> **Texto apresentado**:
|---|

Em duas derrotas para o Palácio do Planalto, o Supremo Tribunal Federal (STF) decidiu ontem proibir cortes no programa Bolsa Família durante a pandemia do novo coronavírus e obrigou o governo federal a adotar uma série de medidas para conter o avanço da covid-19 entre os povos indígenas. Nos dois casos, os ministros foram unânimes ao votar contra a gestão de Jair Bolsonaro, demonstrando uma unidade incomum na Corte.
No julgamento sobre o programa de assistência social, foram necessários apenas quatro minutos para que os nove magistrados que participaram da sessão de ontem chegassem ao veredicto. Cármen Lúcia e Celso de Mello estavam ausentes.
Entre as ações na área da Saúde impostas pelo STF ao governo estão a elaboração de um plano de enfrentamento voltado aos povos indígenas, a formação de políticas para criar barreiras sanitárias e a contenção e o isolamento de invasores em terras indígenas, além da instalação de uma sala de situação para a gestão de ações de combate à pandemia. A Corte também determinou que todos os indígenas em aldeias tenham acesso ao sistema público de saúde.

|---|

> **Dados de entrada**:
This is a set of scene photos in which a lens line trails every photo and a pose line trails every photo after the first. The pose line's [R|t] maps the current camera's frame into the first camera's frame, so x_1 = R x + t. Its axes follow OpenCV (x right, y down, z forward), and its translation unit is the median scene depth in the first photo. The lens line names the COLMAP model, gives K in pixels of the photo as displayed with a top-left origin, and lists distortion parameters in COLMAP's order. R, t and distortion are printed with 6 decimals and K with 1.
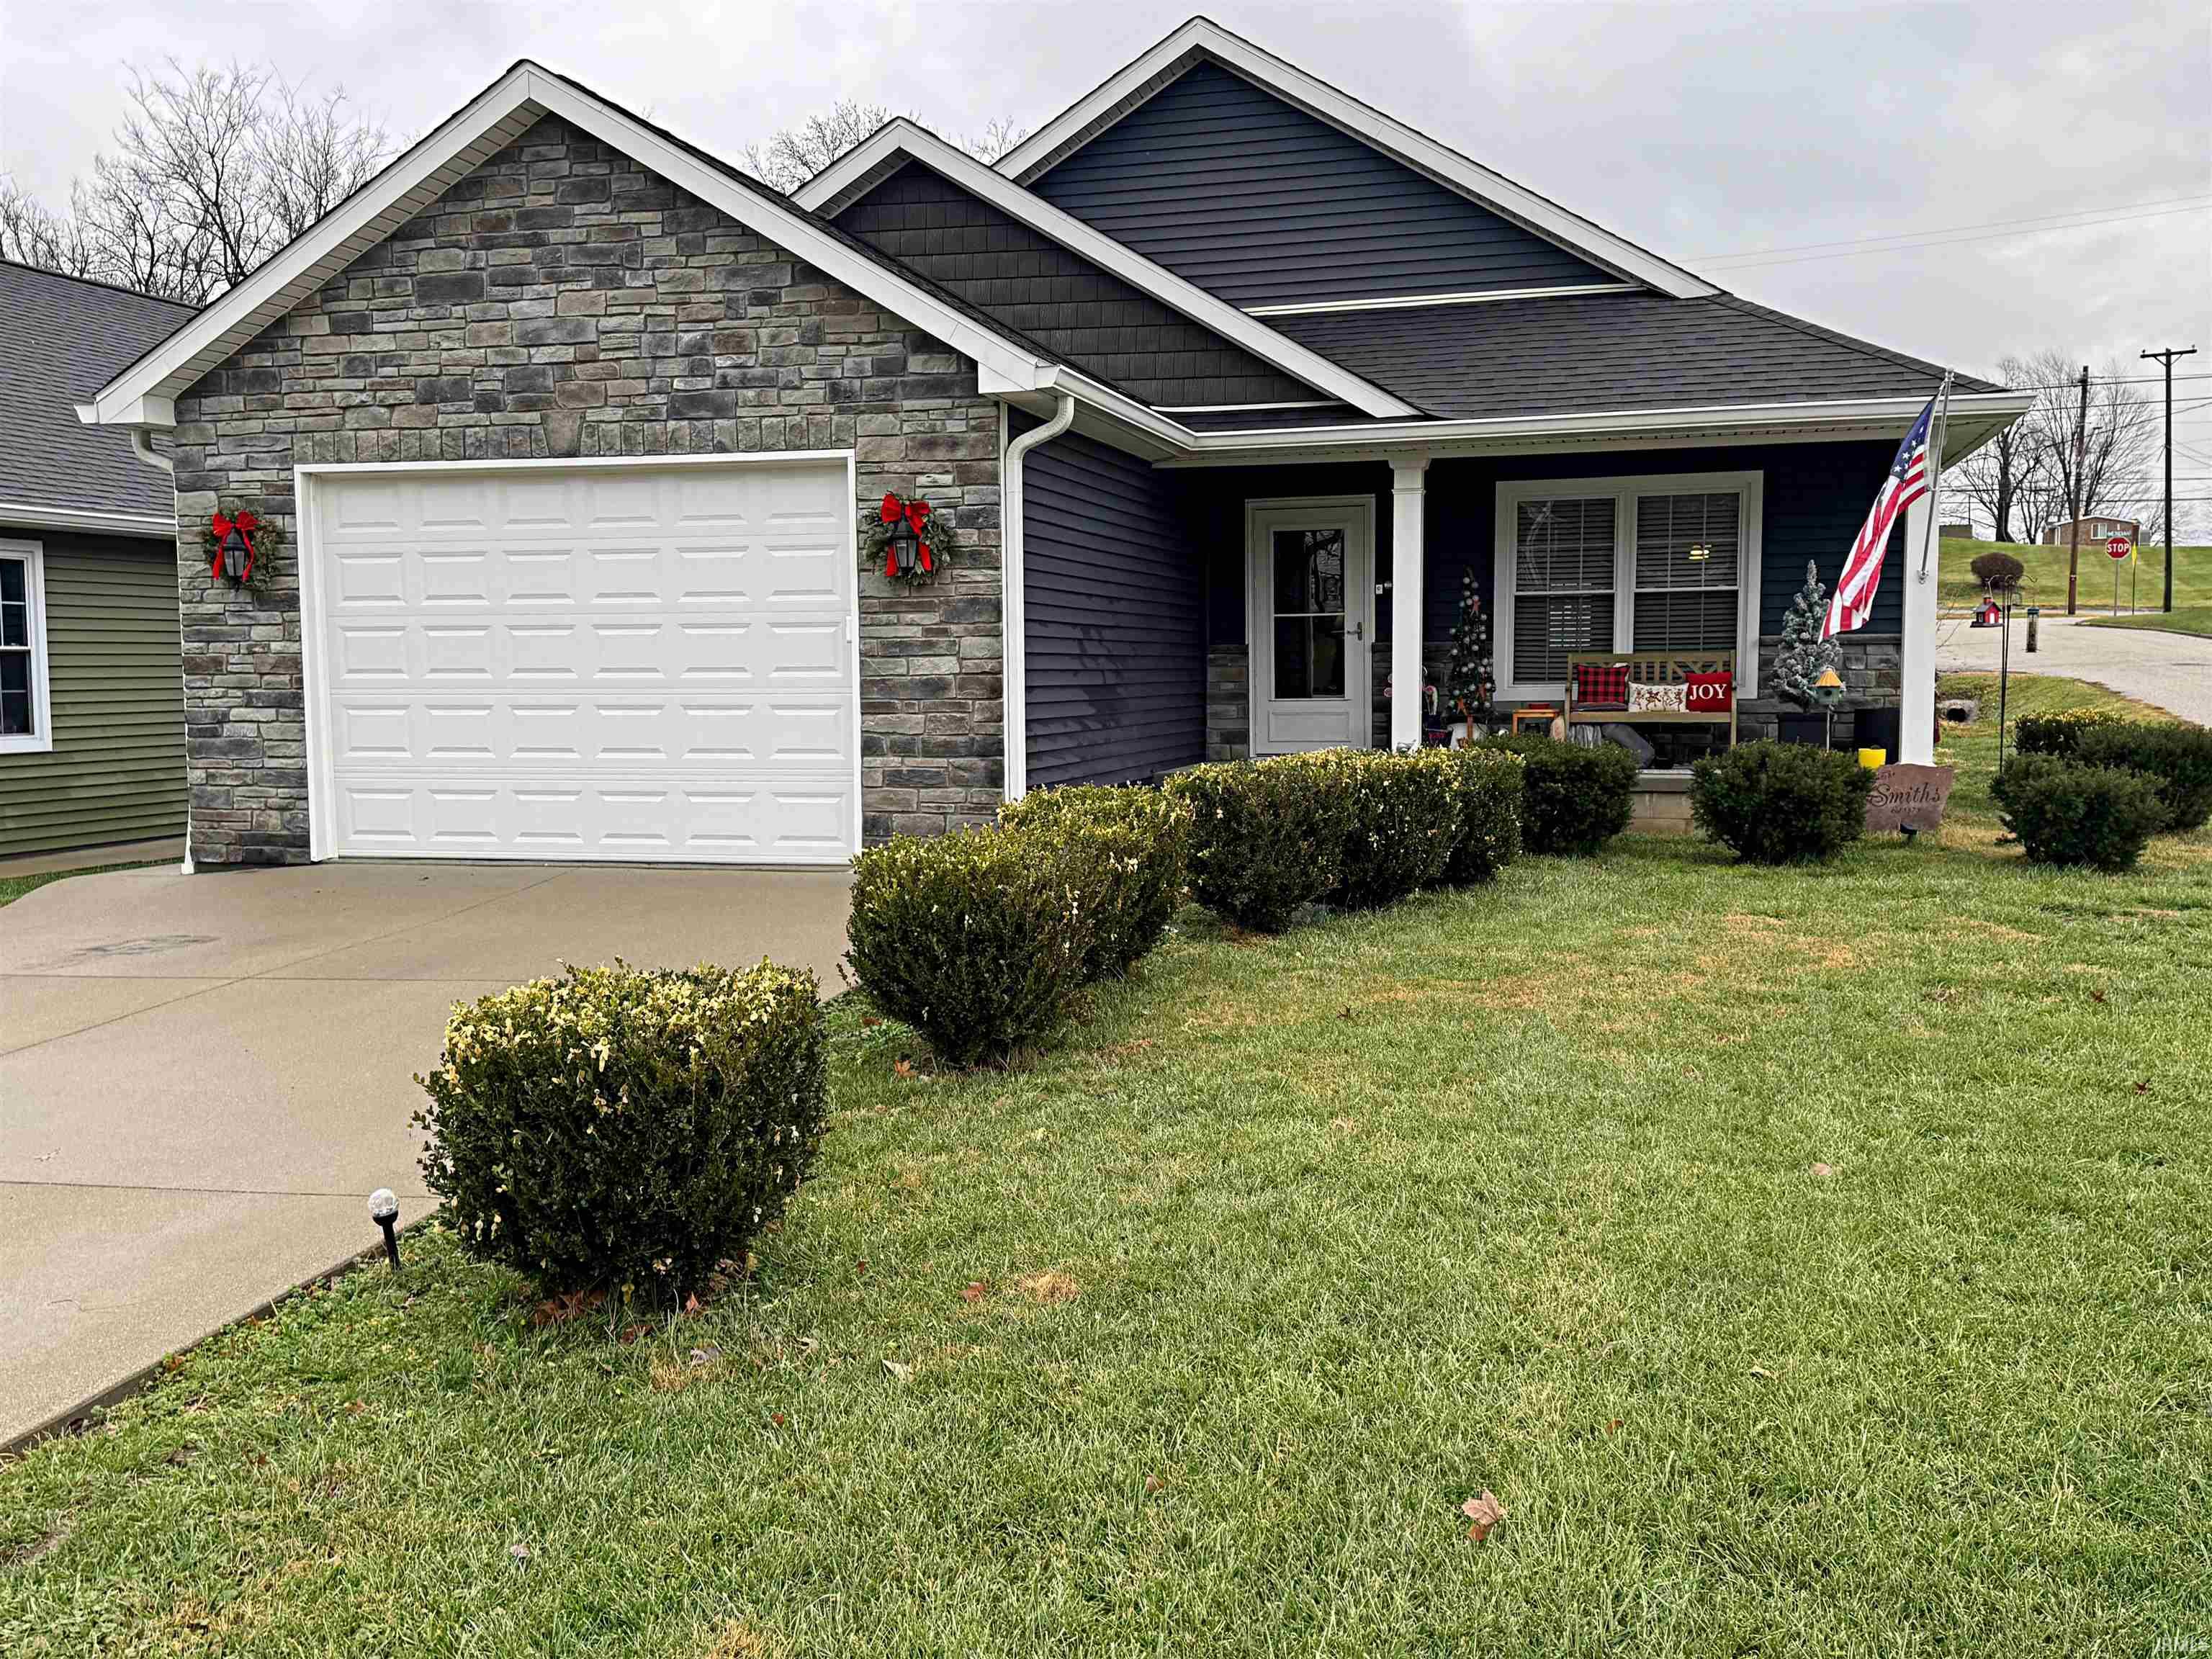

|---|

> **Tarefa proposta**:
Substitua "quatro minutos" por "dez minutos" no texto sobre as decisões do STF, de "No julgamento sobre" a "público de saúde.", e reescreva esse trecho já com a troca.

> **Resposta do exercício**:
No julgamento sobre o programa de assistência social, foram necessários apenas dez minutos para que os nove magistrados que participaram da sessão de ontem chegassem ao veredicto. Cármen Lúcia e Celso de Mello estavam ausentes.
Entre as ações na área da Saúde impostas pelo STF ao governo estão a elaboração de um plano de enfrentamento voltado aos povos indígenas, a formação de políticas para criar barreiras sanitárias e a contenção e o isolamento de invasores em terras indígenas, além da instalação de uma sala de situação para a gestão de ações de combate à pandemia. A Corte também determinou que todos os indígenas em aldeias tenham acesso ao sistema público de saúde.